Could you print, word for word, the stretch of the OVA commentary below from "The world would" through "higher than that."?

# start of Source passage

The OVA resolves every one of those conflicts entirely (she saves the school, thus resolving 1 and 4 – she does it by using the wand of her idol, thus resolving 2 – she ends the series by being rescued by and bonding with her rival, thus resolving 3). While doing these things, it acts in its entirety as the thematic argument I outlined. This is all great storytelling, and I think the piece totally works on a surface and thematic level because of it.

However, if I were to make a full series of this, I feel something like this would act more as “proof of concept” than a first episode – you can’t really have the first episode of your show not leave any suspense, or unanswered questions, or possible new avenues for conflict, or not-fully-explored themes.

How would I go about fixing this?

The world would certainly have to be a bit broader – the current cast/characterization would possibly work for a very simple monster-of-the-week thing, but seeing as how we’re trying to make a good series here and the OVA has already displayed the creator’s interest in actually raising interesting thematic arguments, I’d like to aim a bit higher than that.

# end of Source passage
# start of Dataset extract

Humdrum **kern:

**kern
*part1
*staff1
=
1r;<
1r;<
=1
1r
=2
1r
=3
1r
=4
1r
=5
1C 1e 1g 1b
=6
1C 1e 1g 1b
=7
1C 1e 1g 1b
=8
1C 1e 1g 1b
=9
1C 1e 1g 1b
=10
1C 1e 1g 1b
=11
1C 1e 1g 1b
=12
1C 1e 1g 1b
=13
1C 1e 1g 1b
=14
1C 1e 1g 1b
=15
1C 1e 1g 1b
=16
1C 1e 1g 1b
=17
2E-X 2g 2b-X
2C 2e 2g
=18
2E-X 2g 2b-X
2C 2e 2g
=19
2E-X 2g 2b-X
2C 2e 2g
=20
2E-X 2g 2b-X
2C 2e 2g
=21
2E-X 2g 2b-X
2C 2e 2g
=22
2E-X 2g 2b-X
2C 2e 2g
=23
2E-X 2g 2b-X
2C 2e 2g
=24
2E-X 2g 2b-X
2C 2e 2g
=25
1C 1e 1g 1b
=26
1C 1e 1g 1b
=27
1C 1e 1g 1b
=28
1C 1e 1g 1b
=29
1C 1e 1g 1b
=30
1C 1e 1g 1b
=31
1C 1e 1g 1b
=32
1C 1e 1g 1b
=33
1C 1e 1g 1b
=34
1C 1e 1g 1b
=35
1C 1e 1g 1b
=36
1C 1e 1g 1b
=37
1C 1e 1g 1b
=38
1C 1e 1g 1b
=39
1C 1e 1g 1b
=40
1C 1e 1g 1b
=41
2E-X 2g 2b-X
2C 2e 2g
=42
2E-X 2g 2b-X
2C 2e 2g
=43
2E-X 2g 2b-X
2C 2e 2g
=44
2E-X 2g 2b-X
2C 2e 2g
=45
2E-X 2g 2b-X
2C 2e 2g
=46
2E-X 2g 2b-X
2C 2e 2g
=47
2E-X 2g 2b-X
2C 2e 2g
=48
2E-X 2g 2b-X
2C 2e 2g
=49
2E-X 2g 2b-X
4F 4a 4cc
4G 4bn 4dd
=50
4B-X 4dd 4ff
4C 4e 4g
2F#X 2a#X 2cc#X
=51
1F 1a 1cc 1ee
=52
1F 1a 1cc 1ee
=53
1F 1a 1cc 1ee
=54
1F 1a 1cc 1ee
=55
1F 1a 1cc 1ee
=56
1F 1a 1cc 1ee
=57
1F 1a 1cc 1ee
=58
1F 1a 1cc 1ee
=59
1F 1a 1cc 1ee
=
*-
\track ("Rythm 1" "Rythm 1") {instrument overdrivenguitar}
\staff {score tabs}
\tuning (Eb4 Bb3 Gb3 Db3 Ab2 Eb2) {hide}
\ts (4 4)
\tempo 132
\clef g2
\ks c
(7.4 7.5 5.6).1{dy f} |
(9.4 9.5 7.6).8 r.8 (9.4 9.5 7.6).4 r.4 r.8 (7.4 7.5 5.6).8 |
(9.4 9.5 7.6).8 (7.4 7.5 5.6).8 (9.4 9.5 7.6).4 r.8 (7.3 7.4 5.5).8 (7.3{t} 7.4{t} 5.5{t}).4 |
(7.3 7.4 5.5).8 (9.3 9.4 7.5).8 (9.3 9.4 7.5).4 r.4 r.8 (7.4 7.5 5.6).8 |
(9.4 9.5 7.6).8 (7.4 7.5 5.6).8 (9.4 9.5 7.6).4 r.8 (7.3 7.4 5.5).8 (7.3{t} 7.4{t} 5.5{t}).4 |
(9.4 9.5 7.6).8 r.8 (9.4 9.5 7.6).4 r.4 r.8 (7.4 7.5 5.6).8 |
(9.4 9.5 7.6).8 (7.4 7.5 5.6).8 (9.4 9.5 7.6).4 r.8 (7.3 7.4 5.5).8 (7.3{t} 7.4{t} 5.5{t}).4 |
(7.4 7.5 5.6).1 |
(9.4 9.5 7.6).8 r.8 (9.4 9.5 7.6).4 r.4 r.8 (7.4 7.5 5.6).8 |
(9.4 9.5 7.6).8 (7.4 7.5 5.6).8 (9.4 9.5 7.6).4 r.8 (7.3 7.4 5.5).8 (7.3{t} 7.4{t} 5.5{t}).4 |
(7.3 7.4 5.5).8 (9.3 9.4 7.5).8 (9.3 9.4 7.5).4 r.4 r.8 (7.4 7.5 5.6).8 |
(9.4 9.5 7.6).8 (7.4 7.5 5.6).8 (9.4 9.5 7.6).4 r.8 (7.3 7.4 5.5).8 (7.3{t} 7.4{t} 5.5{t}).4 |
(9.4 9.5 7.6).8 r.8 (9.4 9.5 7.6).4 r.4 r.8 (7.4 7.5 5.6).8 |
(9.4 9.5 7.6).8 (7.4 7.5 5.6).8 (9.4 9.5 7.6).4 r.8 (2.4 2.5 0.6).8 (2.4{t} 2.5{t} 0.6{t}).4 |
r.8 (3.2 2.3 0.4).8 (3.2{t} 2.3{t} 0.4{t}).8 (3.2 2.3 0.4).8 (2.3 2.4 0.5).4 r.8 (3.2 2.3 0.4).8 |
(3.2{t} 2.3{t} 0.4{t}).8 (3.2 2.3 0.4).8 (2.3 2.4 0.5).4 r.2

# end of Dataset extract

Exercise response:
The world would certainly have to be a bit broader – the current cast/characterization would possibly work for a very simple monster-of-the-week thing, but seeing as how we’re trying to make a good series here and the OVA has already displayed the creator’s interest in actually raising interesting thematic arguments, I’d like to aim a bit higher than that.